Document segment:
=-=-=

I agree with all of the author’s hermeneutic principles and many of his arguments and interpretations. Stein’s choice of texts is very smart. Some passages left me shaking my head in wonder: for instance, his description of “the broken world of Chrétien’s romance” (p. 151) and his noting the appearance of “a kind of secular morality” in Geoffrey of Monmouth, all that remains after the evacuation of meaning from the idea of history epitomized by the Cambrai Gesta (p. 110). Having read Stein, I will never teach Geoffrey or Chrétien the same again. Other passages, however, left me shaking my head in a different kind of wonder. With respect to the principles summarized above, for example, unless I have misunderstood something, and speaking only as a historian, Stein is claiming the prize for beating a dying if not dead horse. I thought historians already assumed what he assumes we need to learn. Nevertheless, he makes these points with panache, often eloquence, and it does not hurt to have them repeated. My more serious complaint is that even as he argues for seeing the writing of history as more enmeshed in discourses and projections of power, his sense of history remains oddly objectified. The political conflicts and ideological contestations that confronted Gerard of Cambrai were far more fraught than allowed by Stein, who tends to reduce them to contests of power conceived in a zero-sum fashion. His account of the literary afterlives of Harold and Waltheof does not do justice to the cognitive difficulties created by the success of the Norman Conquest (already quite acute in Orderic Vitalis), nor to the ways Harold and Waltheof ended up standing for a profound and widespread criticism of Norman and Angevin kingship. (Along the same lines, I would suggest that he does not recognize the extent to which Geoffrey’s Historia regum is already a commentary on the injustice of the Norman Conquest — and therefore on its inevitable failure.) In discussing Wace’s Brut and other Angevin histories, Stein does not seem to recognize that the great issue for Henry II was Stephen’s anarchy. Though he mentions it, he does so only briefly, as an interjection within an entirely different discussion.

=-=-=

Extracted records:
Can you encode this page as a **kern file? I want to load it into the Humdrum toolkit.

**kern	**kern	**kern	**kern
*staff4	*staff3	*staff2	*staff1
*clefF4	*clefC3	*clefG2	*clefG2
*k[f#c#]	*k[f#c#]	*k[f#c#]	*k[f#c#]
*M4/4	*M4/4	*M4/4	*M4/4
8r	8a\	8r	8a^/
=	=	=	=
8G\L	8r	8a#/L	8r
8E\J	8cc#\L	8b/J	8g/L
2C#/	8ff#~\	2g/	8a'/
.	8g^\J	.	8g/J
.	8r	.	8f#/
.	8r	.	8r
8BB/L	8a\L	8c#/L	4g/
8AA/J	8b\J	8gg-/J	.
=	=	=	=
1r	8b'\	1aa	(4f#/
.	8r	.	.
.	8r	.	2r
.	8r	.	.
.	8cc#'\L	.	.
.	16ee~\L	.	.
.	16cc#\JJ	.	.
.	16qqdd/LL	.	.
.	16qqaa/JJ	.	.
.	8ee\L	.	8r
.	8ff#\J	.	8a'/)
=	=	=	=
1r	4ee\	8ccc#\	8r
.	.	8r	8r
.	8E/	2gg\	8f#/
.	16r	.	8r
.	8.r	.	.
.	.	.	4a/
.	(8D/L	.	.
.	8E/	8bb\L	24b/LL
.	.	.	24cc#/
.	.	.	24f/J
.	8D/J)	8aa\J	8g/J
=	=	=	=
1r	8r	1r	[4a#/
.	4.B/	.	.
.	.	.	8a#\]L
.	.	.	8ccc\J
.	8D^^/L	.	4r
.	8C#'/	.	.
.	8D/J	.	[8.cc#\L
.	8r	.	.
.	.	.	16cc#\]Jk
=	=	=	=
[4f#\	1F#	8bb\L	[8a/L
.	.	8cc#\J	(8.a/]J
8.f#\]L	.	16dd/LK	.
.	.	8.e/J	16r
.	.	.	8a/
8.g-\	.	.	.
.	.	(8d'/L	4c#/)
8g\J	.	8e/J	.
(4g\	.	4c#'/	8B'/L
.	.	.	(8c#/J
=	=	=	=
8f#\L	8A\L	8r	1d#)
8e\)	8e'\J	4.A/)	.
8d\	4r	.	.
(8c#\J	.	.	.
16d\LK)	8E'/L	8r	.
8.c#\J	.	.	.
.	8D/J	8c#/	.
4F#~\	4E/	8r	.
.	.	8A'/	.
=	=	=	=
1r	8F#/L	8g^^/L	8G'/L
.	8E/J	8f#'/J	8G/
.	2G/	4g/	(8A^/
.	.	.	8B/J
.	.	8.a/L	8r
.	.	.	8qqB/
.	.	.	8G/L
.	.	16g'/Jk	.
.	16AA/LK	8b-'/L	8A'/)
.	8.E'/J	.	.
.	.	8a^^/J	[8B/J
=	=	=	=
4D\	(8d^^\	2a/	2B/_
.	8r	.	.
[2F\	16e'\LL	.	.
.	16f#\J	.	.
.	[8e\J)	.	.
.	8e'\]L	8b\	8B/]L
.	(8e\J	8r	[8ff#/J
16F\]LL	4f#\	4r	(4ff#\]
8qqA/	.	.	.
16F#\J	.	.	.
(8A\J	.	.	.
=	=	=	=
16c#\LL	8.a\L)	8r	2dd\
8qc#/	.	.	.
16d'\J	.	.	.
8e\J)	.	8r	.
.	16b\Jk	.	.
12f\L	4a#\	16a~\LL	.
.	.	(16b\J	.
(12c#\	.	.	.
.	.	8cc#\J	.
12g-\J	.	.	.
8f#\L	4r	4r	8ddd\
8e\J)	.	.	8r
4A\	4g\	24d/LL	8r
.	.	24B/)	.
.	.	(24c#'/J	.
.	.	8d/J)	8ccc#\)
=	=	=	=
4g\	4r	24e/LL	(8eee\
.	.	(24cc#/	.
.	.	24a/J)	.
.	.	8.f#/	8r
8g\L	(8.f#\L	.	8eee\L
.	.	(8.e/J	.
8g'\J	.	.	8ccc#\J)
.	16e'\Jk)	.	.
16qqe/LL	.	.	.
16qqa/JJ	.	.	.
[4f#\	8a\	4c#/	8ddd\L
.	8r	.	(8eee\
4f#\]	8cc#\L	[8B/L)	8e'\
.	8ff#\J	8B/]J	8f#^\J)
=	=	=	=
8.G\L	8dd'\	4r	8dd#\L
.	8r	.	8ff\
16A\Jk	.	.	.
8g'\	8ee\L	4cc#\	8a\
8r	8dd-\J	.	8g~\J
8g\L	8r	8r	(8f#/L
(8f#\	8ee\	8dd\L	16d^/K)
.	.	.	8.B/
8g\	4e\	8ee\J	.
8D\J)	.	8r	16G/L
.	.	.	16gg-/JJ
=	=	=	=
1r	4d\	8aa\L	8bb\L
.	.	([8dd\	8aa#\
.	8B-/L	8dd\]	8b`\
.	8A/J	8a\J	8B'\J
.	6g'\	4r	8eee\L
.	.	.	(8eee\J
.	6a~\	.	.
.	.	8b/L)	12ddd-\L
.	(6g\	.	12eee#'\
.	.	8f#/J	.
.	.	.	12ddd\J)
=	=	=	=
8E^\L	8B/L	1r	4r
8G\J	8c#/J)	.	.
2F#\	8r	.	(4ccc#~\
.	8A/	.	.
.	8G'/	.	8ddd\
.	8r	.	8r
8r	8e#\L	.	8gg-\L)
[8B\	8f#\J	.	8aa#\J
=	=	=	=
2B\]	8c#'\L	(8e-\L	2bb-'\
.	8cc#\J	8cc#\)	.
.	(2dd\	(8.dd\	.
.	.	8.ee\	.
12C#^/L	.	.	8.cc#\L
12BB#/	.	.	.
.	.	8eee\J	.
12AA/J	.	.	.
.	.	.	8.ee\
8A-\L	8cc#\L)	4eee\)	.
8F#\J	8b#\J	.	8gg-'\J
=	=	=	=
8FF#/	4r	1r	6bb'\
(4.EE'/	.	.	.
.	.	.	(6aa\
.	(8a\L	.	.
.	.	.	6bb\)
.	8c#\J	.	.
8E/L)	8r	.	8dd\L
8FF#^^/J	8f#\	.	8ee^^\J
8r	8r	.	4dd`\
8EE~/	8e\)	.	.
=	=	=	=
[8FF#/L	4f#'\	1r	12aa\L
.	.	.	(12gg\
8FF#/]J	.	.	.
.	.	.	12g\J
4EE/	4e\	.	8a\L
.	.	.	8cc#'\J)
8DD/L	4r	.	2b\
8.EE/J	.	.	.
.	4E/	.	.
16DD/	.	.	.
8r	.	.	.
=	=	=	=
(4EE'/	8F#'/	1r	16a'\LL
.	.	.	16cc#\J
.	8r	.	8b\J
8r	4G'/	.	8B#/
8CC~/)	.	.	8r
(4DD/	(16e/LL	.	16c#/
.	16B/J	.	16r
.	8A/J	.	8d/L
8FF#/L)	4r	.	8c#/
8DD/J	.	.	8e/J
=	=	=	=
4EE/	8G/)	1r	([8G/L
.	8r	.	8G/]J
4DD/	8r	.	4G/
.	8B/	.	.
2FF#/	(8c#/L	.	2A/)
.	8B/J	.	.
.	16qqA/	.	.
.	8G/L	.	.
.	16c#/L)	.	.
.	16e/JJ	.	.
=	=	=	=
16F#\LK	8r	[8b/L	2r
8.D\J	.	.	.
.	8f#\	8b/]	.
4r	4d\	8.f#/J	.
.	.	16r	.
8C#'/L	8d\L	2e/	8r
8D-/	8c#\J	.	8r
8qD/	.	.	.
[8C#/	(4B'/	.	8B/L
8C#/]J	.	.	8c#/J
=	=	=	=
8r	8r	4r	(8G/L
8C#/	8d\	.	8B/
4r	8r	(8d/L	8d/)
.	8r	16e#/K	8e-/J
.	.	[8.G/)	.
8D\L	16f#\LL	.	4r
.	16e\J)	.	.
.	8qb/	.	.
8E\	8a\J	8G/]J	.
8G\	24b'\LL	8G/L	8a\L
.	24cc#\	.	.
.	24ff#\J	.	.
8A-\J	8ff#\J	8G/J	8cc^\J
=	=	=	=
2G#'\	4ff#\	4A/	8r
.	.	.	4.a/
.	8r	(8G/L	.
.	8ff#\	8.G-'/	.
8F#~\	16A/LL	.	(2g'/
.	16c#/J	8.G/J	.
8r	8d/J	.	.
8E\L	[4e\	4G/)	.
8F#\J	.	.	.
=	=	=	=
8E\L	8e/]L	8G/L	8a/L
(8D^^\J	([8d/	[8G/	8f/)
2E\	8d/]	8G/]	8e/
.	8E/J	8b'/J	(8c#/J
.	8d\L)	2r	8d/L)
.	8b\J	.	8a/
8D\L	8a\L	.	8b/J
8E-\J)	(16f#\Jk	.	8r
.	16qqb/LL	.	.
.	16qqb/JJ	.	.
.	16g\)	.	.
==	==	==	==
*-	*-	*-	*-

=-=-=

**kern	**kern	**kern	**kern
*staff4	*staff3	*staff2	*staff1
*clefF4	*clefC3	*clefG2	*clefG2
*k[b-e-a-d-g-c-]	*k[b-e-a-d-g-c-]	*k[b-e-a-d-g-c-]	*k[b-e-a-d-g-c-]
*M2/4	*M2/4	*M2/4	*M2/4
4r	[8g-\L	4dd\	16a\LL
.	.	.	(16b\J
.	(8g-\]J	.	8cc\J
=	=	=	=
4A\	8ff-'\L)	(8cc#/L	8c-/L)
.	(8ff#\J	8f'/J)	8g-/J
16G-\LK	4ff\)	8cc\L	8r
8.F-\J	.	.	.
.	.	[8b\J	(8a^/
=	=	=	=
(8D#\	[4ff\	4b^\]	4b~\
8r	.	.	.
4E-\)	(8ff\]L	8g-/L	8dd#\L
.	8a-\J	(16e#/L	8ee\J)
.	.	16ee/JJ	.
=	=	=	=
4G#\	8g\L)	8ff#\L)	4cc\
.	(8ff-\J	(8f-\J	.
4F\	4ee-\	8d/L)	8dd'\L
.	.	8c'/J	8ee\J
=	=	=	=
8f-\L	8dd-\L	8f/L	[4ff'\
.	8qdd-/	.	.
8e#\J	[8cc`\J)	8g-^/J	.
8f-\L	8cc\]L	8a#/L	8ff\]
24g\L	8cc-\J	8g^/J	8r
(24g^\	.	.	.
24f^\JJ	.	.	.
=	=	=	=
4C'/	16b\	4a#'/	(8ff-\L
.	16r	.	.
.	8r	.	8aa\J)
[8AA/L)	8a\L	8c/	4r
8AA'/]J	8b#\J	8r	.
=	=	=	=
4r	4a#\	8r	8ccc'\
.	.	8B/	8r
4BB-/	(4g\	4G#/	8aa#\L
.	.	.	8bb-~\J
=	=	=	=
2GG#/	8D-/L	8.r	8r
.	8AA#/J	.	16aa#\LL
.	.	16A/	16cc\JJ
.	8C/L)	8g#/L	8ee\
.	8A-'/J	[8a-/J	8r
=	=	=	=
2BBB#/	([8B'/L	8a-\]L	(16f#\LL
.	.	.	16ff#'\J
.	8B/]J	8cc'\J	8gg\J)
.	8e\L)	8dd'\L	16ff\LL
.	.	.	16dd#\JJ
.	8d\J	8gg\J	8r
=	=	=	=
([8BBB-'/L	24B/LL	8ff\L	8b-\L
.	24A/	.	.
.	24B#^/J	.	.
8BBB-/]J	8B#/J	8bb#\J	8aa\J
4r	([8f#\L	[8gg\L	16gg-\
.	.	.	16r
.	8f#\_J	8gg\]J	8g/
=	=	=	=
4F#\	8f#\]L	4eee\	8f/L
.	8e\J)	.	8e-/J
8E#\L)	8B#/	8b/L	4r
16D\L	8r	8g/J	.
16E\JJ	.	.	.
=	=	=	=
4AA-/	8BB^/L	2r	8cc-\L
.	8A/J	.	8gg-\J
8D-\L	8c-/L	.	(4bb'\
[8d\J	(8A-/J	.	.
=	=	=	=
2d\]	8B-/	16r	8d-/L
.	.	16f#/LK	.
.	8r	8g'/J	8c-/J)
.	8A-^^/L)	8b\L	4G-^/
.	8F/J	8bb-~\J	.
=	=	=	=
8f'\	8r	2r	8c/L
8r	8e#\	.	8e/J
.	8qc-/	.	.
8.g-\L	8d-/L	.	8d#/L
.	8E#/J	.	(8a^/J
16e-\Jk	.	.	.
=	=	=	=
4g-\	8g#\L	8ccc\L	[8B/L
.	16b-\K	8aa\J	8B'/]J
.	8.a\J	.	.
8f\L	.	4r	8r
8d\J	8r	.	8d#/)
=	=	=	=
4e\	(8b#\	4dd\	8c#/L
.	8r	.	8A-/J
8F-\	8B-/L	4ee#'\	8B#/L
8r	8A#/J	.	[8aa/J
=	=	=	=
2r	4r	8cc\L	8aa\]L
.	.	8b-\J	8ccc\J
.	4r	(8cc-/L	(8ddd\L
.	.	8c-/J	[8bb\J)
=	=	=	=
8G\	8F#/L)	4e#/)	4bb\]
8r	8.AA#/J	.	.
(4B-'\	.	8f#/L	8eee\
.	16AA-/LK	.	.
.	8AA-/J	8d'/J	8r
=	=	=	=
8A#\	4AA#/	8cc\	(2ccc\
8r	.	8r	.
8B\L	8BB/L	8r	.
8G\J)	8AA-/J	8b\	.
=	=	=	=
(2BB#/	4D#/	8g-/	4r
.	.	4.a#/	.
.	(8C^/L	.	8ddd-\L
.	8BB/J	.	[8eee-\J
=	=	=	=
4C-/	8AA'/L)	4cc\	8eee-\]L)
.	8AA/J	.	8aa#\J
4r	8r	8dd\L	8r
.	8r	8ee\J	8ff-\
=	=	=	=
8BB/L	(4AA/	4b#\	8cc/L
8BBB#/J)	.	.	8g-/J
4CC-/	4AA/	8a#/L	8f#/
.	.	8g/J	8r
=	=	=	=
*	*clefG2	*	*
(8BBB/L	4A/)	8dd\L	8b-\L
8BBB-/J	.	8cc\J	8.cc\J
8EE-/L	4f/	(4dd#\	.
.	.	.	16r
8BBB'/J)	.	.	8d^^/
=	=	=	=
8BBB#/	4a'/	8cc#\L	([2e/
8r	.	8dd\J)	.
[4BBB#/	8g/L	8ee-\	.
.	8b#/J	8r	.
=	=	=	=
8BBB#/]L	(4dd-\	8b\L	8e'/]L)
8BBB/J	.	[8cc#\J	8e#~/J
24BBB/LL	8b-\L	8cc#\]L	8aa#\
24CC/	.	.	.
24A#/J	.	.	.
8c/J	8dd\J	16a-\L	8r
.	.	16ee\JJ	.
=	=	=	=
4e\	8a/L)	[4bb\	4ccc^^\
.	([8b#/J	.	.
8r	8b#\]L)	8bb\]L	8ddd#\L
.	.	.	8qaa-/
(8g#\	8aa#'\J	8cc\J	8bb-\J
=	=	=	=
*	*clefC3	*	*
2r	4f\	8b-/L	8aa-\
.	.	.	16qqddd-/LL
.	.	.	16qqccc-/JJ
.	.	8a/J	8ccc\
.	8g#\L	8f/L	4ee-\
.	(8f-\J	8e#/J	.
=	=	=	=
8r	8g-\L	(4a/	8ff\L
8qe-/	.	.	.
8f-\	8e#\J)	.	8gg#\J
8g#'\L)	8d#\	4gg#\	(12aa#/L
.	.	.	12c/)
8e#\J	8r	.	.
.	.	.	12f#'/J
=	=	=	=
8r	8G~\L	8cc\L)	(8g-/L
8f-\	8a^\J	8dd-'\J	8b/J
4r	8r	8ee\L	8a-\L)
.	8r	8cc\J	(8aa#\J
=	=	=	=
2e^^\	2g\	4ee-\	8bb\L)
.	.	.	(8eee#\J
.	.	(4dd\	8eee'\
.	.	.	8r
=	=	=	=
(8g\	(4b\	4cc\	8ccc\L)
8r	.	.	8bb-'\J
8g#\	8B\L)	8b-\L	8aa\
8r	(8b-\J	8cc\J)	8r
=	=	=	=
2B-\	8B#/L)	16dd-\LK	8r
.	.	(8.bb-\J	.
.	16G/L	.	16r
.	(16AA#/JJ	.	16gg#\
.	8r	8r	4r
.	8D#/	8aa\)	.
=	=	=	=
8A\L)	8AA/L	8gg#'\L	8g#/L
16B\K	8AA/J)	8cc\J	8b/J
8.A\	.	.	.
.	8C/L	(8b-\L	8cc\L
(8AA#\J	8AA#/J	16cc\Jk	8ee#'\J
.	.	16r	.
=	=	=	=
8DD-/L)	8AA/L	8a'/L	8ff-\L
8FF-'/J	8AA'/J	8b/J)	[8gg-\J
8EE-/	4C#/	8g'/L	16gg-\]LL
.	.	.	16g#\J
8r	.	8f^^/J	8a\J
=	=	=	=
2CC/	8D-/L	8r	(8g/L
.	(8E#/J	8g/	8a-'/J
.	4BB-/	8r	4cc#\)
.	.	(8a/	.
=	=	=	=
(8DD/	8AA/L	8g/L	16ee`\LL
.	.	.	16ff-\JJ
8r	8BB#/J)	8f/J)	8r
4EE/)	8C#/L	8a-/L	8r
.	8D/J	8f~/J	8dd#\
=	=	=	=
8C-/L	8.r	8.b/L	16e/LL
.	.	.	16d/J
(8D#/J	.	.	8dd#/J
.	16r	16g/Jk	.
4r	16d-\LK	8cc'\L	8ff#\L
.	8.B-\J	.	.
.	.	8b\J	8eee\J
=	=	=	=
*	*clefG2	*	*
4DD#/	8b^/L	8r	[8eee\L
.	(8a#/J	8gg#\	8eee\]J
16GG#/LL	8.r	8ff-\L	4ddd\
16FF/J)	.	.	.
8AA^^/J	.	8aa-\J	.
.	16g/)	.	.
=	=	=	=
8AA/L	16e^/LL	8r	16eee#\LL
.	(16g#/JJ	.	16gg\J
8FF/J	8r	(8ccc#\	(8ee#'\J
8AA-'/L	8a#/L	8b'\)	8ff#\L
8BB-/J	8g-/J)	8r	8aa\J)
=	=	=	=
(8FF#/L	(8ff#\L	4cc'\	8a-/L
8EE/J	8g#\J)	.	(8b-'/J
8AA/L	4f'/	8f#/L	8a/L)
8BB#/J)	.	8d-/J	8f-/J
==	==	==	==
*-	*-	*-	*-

=-=-=

Set exercise: According to the review, what was the great issue for Henry II?

Full response: Stephen's anarchy.